Les couleurs de la révolte arabe de 1916 contre l’Empire ottoman

Ses couleurs sont celles du panarabisme, que l’on retrouve sur de nombreux autres drapeaux de la région. Le rouge pour la dynastie hachémite de Mahomet, le noir pour les Abbassides de Bagdad, le blanc pour les Omeyyades de Damas, le vert pour les Fatimides du Caire. Elles sont celles de la révolte arabe de 1916 contre l’Empire ottoman emmenée par le chérif Hussein et Ibn Séoud, tous deux portés par l’engagement britannique d’un royaume indépendant à l’issue de la Première Guerre mondiale. « C’est cette promesse que la déclaration Balfour du 2 novembre 1917 violera en attribuant l’ensemble de la région aux différentes grandes puissances, essentiellement la Grande-Bretagne et la France, sous réserve, pour ce qui est de la Palestine, de la construction d’un foyer national juif », rappelle le journaliste et historien Dominique Vidal.
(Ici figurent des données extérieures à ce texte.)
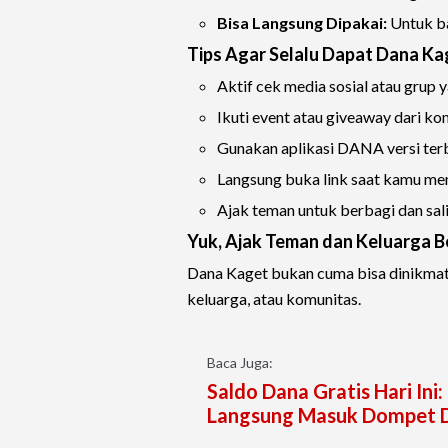
Bisa Langsung Dipakai:
Untuk bay
Tips Agar Selalu Dapat Dana Ka
Aktif cek media sosial atau grup
Ikuti event atau giveaway dari 
Gunakan aplikasi DANA versi terba
Langsung buka link saat kamu m
Ajak teman untuk berbagi dan sa
Yuk, Ajak Teman dan Keluarga 
Dana Kaget bukan cuma bisa dinikmati
keluarga, atau komunitas.
Baca Juga:
Saldo Dana Gratis Hari In
Langsung Masuk Dompet D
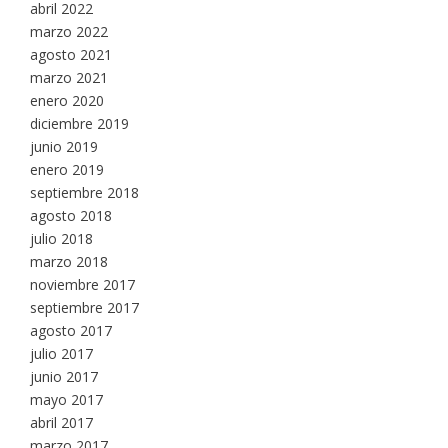
abril 2022
marzo 2022
agosto 2021
marzo 2021
enero 2020
diciembre 2019
junio 2019
enero 2019
septiembre 2018
agosto 2018
julio 2018
marzo 2018
noviembre 2017
septiembre 2017
agosto 2017
julio 2017
junio 2017
mayo 2017
abril 2017
marzo 2017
Le noir raconte la terreur vécue lors de Nakba

Mais, pour les Palestiniens, c’est en 1948 que commence la véritable histoire de leur drapeau, alors qu’il est adopté par le Haut Comité arabe au moment de la première guerre israélo-arabe. Dès lors, ses couleurs revêtent une tout autre signification : le noir raconte la terreur vécue lors de Nakba (la « catastrophe » en arabe, qui marque l’exil des Palestiniens chassés par l’occupant), le vert, également couleur de l’islam, représente à la fois l’espoir et l’olivier, le blanc la pureté et la paix, et le rouge le sang des combattants, des martyrs. « C’est le symbole de la souveraineté recherchée. Il est lié à la résistance du peuple palestinien, sa lutte, son projet national », résume Taoufiq Tahani, président d’honneur de l’AFPS (Association France Palestine Solidarité).

Nouvelle consécration : le sommet d’Alger du Conseil national palestinien

Une longue histoire qui sera aussi celle de cet emblème. En 1964, il est à nouveau officiellement adopté par l’Organisation de libération de la Palestine lors de sa création à Jérusalem, avant que Yasser Arafat n’en préside le comité exécutif à partir de 1969. Autre étape clé et nouvelle consécration : le sommet d’Alger du Conseil national palestinien, le 15 novembre 1988, qui déclare l’indépendance tout en reconnaissant pour la première fois officiellement les résolutions internationales de 1947 et 1967. « À partir de 1988 et a fortiori à partir de 1993 et des accords d’Oslo, le drapeau devient celui du projet de l’État palestinien aux côtés de l’État d’Israël, avec Jérusalem-Est pour capital, avec la Cisjordanie et Gaza pour territoire », relate Dominique Vidal.

Brandir le drapeau palestinien en Cisjordanie est une infraction pénale

Des accords et un droit international qu’Israël continue de bafouer, dessinant une société d’apartheid encore aggravée par le plan d’annexion de plus de 30 % de la Cisjordanie fomenté par son premier ministre Benyamin Netanyahou, avec l’appui de Donald Trump. Au cœur de l’affrontement, encore et toujours, le symbole des couleurs. À Bardala, un village de la vallée du Jourdain, c’est d’abord là que la puissance coloniale a décidé de frapper avant même l’entrée en vigueur officielle du plan, le 1 er juillet. « Les forces d’occupations israéliennes ont demandé, le 4 juin, au conseil communal du village de baisser le drapeau palestinien hissé sur le bâtiment du conseil », raconte ainsi Taoufiq Tahani. La négation de la souveraineté, une arme employée de longue date. En vertu de l’ordonnance militaire 101 promulguée par Israël il y a plus de cinquante ans « brandir le drapeau palestinien en Cisjordanie est toujours considéré comme une infraction pénale, à moins qu’un commandant militaire israélien ne l’autorise », rappelle Amnesty International.

Autant d’actes iniques mais qui ne sont pas parvenus à ensevelir la lutte. À chaque manifestation, les Palestiniens continuent inlassablement de s’armer de leur drapeau, devenu, par-delà les frontières, symbole international du combat pour la paix et la justice.